# GIVEN INFORMATION
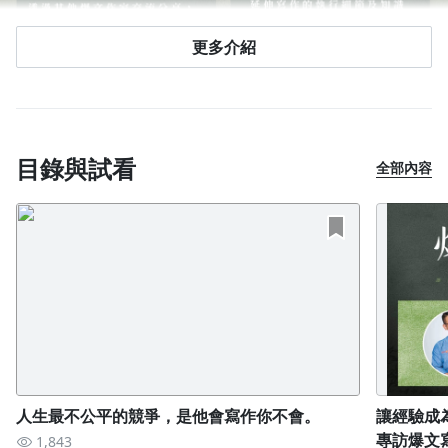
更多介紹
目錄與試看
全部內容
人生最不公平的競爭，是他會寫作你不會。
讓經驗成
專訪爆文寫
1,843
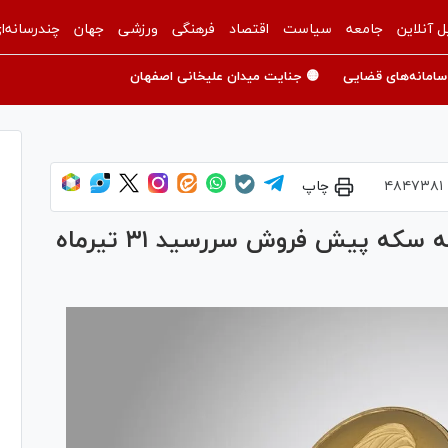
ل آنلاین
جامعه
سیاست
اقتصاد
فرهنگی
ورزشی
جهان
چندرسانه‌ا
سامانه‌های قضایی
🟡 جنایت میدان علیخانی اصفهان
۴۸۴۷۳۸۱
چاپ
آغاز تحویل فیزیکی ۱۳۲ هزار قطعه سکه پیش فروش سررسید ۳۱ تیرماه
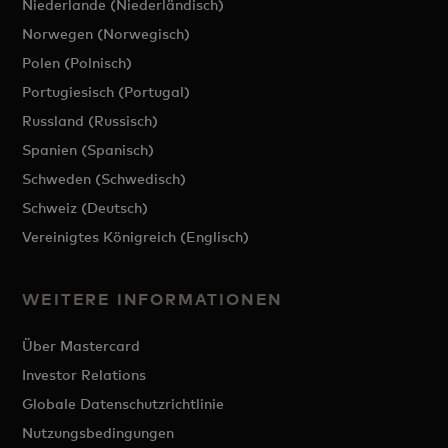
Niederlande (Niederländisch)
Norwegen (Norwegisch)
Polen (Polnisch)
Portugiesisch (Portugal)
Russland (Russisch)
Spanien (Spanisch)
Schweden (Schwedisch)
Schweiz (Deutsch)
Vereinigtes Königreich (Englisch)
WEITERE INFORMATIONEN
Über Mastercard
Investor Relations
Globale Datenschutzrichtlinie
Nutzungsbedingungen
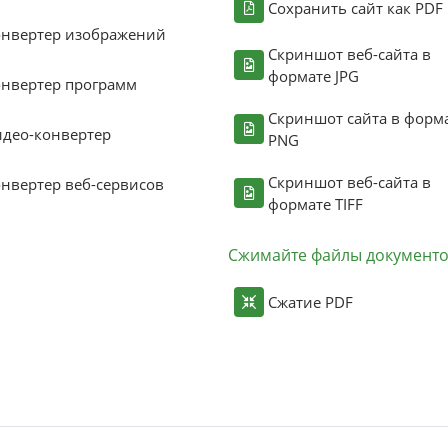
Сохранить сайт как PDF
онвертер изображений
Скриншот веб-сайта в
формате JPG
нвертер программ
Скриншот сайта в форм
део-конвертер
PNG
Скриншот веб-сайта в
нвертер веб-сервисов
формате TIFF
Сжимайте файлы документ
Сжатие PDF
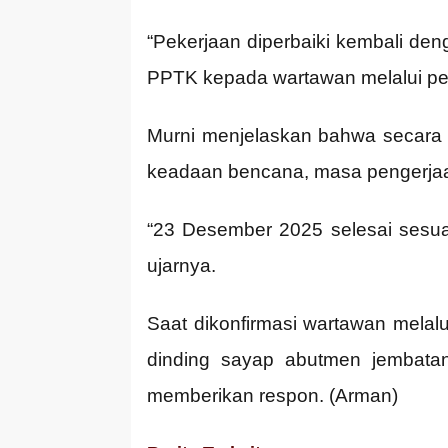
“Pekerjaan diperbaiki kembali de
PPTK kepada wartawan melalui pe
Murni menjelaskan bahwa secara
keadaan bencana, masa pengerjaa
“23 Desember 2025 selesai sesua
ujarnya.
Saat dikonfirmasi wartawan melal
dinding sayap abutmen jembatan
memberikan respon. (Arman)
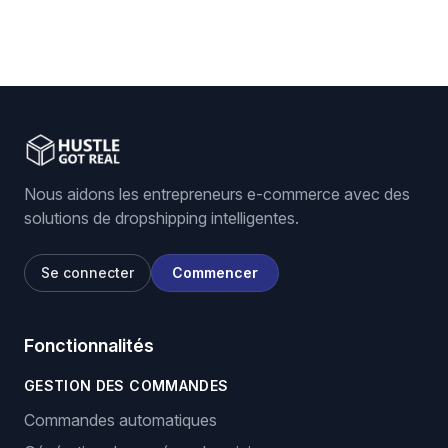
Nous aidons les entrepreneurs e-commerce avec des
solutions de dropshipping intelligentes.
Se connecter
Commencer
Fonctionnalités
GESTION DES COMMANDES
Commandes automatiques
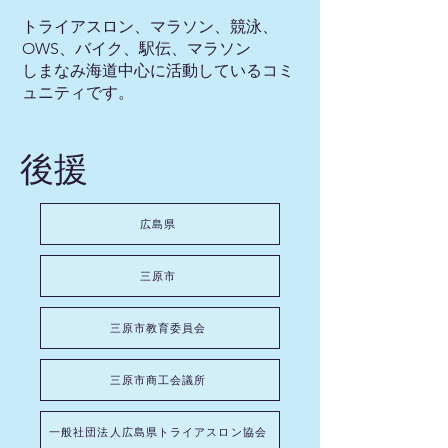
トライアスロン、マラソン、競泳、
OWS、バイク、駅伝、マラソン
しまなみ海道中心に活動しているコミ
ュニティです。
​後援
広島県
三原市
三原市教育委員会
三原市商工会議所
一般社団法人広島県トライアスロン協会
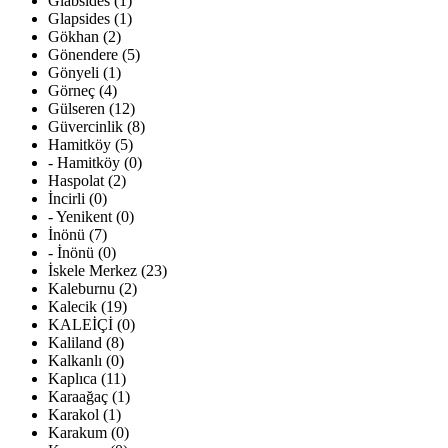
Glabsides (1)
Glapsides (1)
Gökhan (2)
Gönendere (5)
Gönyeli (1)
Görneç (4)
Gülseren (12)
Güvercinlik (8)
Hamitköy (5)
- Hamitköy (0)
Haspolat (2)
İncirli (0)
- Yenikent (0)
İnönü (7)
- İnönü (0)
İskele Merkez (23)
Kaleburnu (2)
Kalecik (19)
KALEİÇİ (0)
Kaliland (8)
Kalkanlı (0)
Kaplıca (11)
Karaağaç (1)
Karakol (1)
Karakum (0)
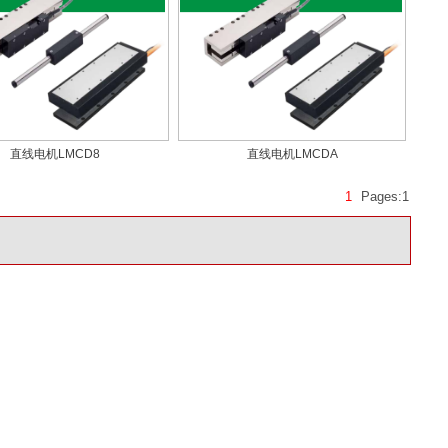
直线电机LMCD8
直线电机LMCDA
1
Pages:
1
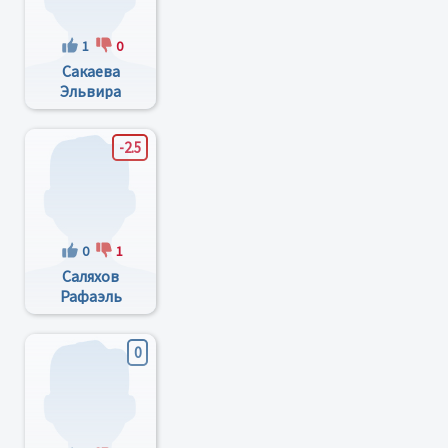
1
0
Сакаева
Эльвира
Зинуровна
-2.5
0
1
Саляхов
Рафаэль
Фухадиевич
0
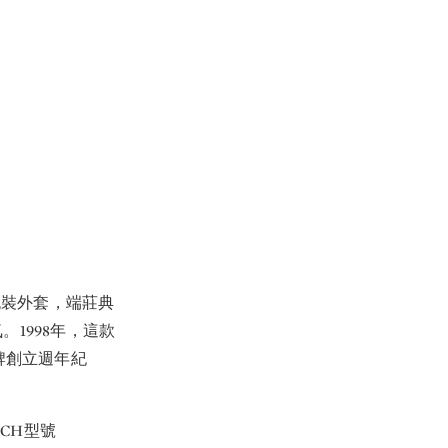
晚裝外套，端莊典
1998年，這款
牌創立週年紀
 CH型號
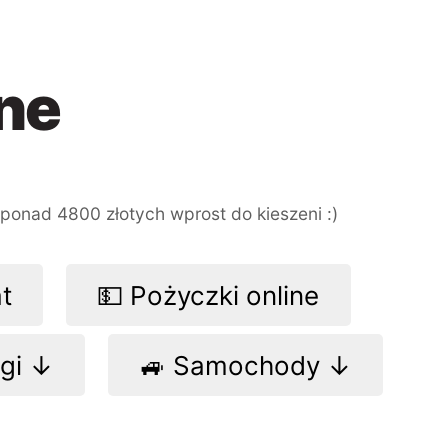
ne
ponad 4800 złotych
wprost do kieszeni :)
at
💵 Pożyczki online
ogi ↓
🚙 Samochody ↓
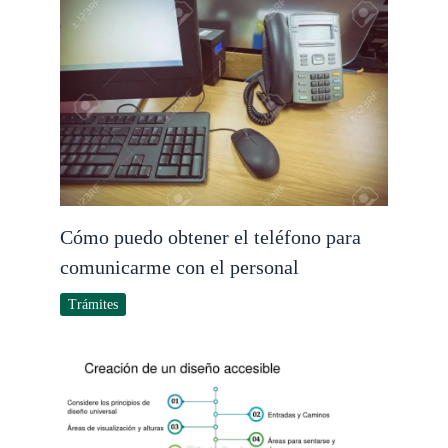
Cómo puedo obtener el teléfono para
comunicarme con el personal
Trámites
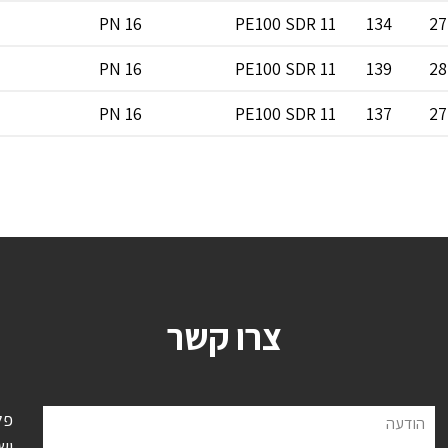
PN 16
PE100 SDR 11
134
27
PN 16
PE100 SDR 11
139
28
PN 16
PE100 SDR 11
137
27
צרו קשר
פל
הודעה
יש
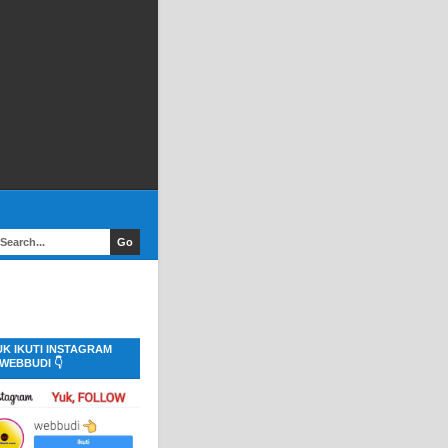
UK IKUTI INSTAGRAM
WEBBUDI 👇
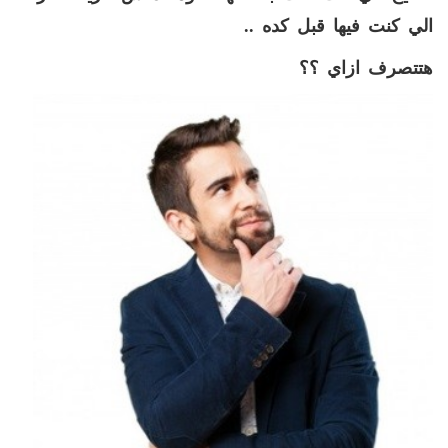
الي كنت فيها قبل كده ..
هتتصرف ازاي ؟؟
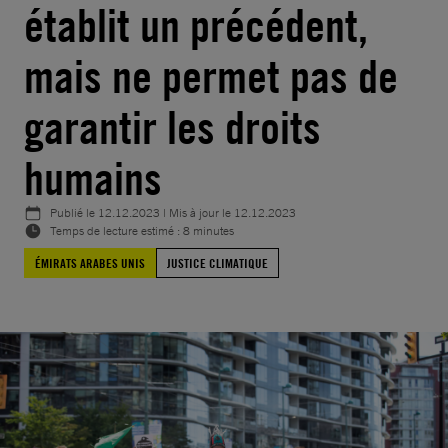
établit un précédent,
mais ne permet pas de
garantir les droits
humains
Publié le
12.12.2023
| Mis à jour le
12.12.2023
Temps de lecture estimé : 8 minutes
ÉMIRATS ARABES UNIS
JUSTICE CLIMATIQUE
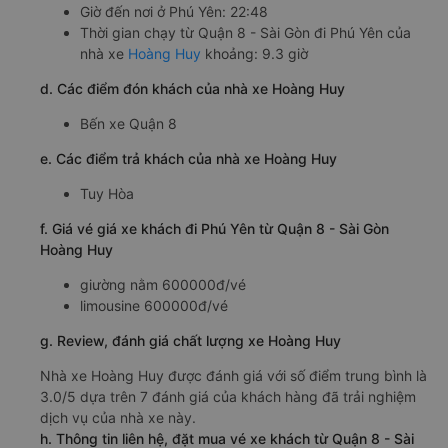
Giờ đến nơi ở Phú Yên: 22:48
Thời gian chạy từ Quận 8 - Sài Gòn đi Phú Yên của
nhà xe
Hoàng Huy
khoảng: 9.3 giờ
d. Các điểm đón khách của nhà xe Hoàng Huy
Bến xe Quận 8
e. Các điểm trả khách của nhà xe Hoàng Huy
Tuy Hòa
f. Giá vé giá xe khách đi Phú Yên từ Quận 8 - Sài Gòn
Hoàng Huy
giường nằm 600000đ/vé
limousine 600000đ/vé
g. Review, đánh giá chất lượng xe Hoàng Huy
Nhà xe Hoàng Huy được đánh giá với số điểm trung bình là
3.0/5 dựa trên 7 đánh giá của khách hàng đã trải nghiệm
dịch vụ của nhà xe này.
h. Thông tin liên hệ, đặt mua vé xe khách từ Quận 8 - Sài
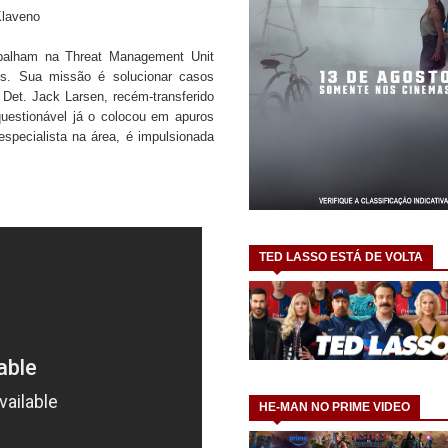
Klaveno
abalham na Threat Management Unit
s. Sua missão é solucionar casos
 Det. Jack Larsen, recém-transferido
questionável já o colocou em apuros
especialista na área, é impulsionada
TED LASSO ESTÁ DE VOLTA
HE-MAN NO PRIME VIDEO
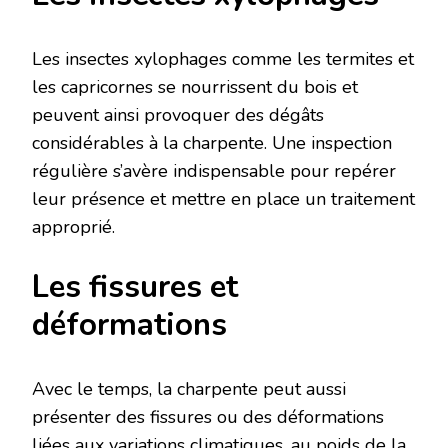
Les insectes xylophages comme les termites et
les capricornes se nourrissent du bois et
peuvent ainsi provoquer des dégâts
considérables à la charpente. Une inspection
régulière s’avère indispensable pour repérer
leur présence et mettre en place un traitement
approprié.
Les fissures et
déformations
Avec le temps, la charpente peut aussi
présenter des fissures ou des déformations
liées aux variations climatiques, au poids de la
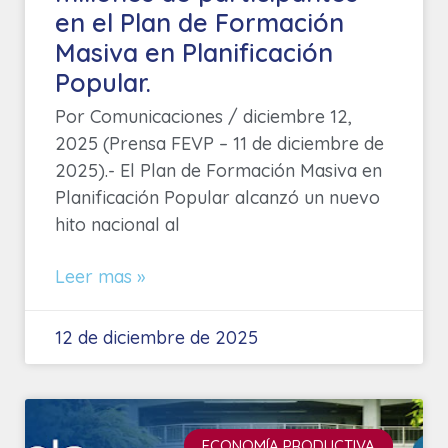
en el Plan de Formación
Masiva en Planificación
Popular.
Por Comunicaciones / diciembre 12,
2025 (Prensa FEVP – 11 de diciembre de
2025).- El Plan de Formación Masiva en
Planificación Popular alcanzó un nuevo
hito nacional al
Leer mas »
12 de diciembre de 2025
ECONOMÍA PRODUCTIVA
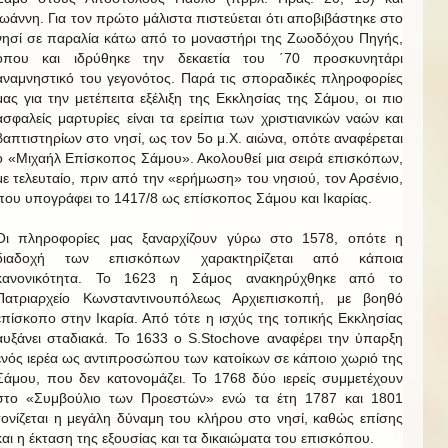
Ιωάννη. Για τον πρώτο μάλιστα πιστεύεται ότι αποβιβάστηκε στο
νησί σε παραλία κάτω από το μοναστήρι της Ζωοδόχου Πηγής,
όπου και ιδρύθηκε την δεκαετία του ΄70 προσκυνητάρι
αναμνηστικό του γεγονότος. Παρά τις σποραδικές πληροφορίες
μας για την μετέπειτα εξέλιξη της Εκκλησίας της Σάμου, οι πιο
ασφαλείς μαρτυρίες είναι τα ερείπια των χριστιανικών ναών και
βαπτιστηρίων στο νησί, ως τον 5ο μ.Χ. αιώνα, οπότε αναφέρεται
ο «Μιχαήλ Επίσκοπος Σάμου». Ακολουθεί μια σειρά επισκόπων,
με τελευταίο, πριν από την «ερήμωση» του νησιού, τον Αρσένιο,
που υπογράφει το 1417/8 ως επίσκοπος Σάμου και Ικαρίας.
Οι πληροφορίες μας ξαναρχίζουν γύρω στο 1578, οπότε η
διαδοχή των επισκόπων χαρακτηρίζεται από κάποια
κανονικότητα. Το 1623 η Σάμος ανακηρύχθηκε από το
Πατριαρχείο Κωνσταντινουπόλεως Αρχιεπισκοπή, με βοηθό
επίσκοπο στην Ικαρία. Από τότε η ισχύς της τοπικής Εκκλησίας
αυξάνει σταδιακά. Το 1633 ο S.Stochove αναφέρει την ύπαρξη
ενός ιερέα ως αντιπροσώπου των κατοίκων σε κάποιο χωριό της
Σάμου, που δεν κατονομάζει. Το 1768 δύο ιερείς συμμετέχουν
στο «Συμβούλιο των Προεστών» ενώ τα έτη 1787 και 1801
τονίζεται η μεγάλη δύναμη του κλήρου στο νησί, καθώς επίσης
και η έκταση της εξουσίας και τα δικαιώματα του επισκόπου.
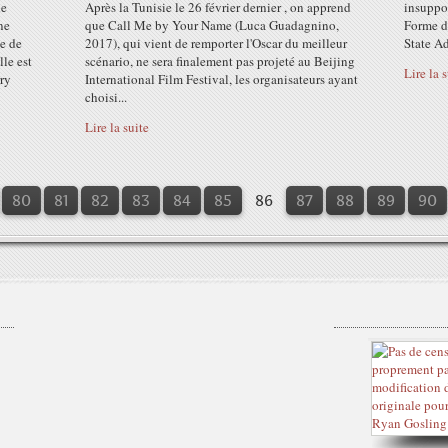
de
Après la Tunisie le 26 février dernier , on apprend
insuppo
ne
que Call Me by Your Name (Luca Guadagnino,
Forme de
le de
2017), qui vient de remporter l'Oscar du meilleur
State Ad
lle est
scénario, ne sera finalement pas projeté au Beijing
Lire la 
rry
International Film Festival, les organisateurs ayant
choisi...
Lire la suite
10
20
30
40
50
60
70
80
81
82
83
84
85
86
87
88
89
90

# INSTRUCTIONS FOR THE TASK
Pull out every line of the material that contains the word "οπότε", treating uppercase and lowercase letters as different.

# SOLVED EXERCISE
βαπτιστηρίων στο νησί, ως τον 5ο μ.Χ. αιώνα, οπότε αναφέρεται
Οι πληροφορίες μας ξαναρχίζουν γύρω στο 1578, οπότε η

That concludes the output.